# How to change Screen resolution on all android phone,tablet



## TEINDTPA (Oct 14, 2016)

I just tried it and it work well , i got the S7 edge and i went from native resolution and ppi density to 1080x1920 and lower ppi it make me lose my edge screen but it make everything lag free and battery consumption please use this at your own risk!

What you need : a Rooted Phone or tablet with higher resolution than 720p, and a terminal emulator!

I found out you can tweak the resolution on your device. I'm sure some of you are familiar with DPI changes, but this actually makes your phone work on 1080p or lower resolution than QHD , Open terminal and write the following! don't forget you need ROOT access!

"su"
"wm size 1080x1920"
"wm density 480"
"stop && start" (for restart)
I used a DPI of 480 because that's the 1080p equivalent of my phone's stock 640 on 1440p.
If you want to know your original resolution type those following to know the value ,

"wm size"
"wm density"
and it will tell you what they are and the current override.  just do it again to re-change your value to default.

Enjoy a faster phone and less battery consumption!


----------



## mgrev (Oct 14, 2016)

This is also doable via adb, but i can't remember the commands right now. (google them or something)


----------



## Tom Bombadildo (Oct 14, 2016)

While performance-wise you might see some improvements, the effect on battery life is so minuscule that it's not even worth mentioning as a "benefit" from doing this. This is because the screen is one of the major drains on the battery, and while lowering the resolution will improve performance (because the hardware doesn't have to work as hard), the screen is still displaying the same amount of information regardless of the resolution (as you can't change the physical number of pixels a screen uses to display an image ).
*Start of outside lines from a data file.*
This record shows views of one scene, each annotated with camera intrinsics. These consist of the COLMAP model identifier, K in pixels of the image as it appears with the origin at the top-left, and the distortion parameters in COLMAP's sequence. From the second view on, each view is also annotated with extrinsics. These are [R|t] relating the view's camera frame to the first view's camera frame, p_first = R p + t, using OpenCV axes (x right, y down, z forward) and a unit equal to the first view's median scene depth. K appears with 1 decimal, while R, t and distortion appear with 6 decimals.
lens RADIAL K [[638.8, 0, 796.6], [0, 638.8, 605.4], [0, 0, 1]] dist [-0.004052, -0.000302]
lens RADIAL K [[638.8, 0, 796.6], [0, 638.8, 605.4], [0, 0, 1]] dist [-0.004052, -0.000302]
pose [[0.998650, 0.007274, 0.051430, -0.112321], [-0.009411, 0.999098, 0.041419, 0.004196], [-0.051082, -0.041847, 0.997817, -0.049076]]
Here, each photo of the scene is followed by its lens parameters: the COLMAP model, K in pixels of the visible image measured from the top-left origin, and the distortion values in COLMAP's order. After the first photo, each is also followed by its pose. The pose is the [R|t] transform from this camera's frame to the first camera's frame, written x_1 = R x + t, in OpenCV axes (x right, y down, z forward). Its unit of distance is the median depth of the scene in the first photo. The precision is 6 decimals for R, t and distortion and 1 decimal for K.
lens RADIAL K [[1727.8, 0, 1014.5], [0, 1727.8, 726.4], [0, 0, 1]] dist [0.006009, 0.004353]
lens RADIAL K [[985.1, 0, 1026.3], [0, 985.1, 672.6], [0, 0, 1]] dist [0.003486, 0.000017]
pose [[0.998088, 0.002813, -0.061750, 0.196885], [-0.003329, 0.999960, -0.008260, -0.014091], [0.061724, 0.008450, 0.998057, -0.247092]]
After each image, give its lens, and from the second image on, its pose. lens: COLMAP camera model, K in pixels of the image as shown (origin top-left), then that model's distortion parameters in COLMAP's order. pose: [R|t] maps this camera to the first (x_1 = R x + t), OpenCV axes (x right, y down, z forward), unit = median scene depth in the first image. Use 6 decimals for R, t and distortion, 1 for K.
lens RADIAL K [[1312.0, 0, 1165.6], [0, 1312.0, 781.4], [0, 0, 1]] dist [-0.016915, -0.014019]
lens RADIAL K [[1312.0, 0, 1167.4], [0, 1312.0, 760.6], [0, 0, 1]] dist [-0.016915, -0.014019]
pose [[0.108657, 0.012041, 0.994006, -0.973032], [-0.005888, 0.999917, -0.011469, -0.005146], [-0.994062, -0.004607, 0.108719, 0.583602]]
The only battery life improvement you see is because it's less taxing on the GPU, but the difference is so small you might see like...an extra 10 minutes of battery life total depending on your usage.

But, as you said, you will see some nice performance improvements for the most part. I did this on one of my first Android tablets, it was some Chinese thing way back with a 720p screen but it had potato specs so it lagged something terrible. Lowered it down to 480p and it wasn't too bad then.


----------